Shortcuts: Alt+S share, Alt+L copy LaTeX, Alt+[ previous step, Alt+] next step.
Examples
Move the decimal point
Long division layout
Current explanation
Step list
Teacher notes
- Pause on the “move both decimal points the same number of places” panel before you let students look at the long-division layout.
- Stop again when the quotient needs a decimal point or when you append 0 so the class can see exactly where decimal division stops matching the whole-number version.
- Pair examples like 1.20 ÷ 0.30 and 1 ÷ 0.3 when you want to compare trailing 0s with continuing into decimal places.
FAQ
Why is it okay to move both decimal points the same number of places?
Because multiplying both the dividend and divisor by the same power of 10 does not change the quotient. It turns the divisor into a whole number so the long division is easier to read.
How many places do I move in 1.20 ÷ 0.30?

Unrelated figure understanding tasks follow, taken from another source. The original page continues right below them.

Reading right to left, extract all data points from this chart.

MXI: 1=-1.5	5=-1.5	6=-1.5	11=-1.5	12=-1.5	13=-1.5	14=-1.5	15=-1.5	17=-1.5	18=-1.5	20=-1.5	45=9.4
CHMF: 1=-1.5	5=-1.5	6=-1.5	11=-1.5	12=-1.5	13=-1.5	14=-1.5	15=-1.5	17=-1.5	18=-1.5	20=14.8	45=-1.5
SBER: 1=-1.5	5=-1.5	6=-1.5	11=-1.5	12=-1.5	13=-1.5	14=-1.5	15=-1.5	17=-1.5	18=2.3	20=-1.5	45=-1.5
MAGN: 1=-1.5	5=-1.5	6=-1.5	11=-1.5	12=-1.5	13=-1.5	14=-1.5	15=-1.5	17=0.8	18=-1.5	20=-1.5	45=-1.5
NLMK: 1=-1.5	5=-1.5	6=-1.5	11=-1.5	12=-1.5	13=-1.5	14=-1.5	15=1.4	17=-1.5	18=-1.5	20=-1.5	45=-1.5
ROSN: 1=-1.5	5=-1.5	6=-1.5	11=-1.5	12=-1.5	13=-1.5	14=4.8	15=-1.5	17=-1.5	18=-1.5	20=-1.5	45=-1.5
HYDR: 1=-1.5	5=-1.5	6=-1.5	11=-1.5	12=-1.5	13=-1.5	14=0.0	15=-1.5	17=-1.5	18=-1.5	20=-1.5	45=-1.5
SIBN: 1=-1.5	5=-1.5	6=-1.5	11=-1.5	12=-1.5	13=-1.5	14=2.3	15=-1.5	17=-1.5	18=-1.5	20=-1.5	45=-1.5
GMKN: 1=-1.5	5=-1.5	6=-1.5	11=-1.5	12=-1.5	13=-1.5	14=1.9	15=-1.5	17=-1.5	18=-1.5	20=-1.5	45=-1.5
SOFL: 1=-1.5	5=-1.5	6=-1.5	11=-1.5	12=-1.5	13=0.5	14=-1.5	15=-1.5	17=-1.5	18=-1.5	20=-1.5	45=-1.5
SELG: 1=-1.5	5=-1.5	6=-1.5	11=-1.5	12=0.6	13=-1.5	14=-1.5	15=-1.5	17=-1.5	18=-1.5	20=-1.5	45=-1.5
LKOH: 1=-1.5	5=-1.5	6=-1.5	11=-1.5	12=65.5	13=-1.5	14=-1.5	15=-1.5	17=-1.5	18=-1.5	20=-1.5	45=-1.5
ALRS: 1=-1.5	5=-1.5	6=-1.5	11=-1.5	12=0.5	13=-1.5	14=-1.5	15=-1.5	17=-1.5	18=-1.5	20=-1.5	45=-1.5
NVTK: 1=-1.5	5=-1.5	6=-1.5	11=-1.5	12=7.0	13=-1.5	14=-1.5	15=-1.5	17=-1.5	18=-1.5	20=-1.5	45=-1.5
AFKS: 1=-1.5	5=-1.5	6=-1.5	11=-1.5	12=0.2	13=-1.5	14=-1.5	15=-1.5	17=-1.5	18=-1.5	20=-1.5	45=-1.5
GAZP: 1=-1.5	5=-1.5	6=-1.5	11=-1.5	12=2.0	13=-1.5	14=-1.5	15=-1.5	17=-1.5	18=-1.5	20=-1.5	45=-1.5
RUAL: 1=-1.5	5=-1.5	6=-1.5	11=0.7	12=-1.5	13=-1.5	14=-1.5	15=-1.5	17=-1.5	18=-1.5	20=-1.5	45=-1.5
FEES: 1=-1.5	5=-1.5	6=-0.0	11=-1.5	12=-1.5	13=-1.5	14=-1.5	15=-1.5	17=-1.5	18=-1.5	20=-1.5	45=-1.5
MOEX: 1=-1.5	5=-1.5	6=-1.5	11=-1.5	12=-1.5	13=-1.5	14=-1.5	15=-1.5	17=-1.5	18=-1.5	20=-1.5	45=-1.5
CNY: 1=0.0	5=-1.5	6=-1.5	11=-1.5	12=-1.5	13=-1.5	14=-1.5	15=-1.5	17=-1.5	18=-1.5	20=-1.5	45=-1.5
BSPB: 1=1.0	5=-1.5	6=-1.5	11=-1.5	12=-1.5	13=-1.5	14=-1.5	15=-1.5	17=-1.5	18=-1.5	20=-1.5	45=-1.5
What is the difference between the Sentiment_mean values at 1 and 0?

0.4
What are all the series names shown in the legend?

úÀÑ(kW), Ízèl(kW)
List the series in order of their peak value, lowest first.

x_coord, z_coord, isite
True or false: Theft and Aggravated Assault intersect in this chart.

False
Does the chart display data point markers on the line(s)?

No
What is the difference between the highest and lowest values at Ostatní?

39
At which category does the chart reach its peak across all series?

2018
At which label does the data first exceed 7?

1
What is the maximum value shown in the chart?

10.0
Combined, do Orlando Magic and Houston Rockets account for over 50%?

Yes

Only one place. Even though 0.30 was typed with two decimal places, it is the same value as 0.3, so one shift is enough to make the divisor a whole number.
Where does the decimal point go in the quotient?
If the transformed dividend still has a decimal point, use that position as the guide. If the whole-number part finishes and there is still a remainder, put a decimal point in the quotient before continuing.
Why do I append 0 and keep going?
Because the remainder is not 0 yet. Appending 0 lets you continue into decimal places and get a more complete answer.
How can I check whether the answer is correct?
The panel under the result checks two stages: whether the decimal shift makes sense, and whether multiplying back reaches the original dividend. Exact cases use =, while repeating or truncated views use ≈ so you can tell when the check is only approximate.
Does this page work with negative numbers or fractions?
No. This first version is limited to whole numbers and decimals that are 0 or more.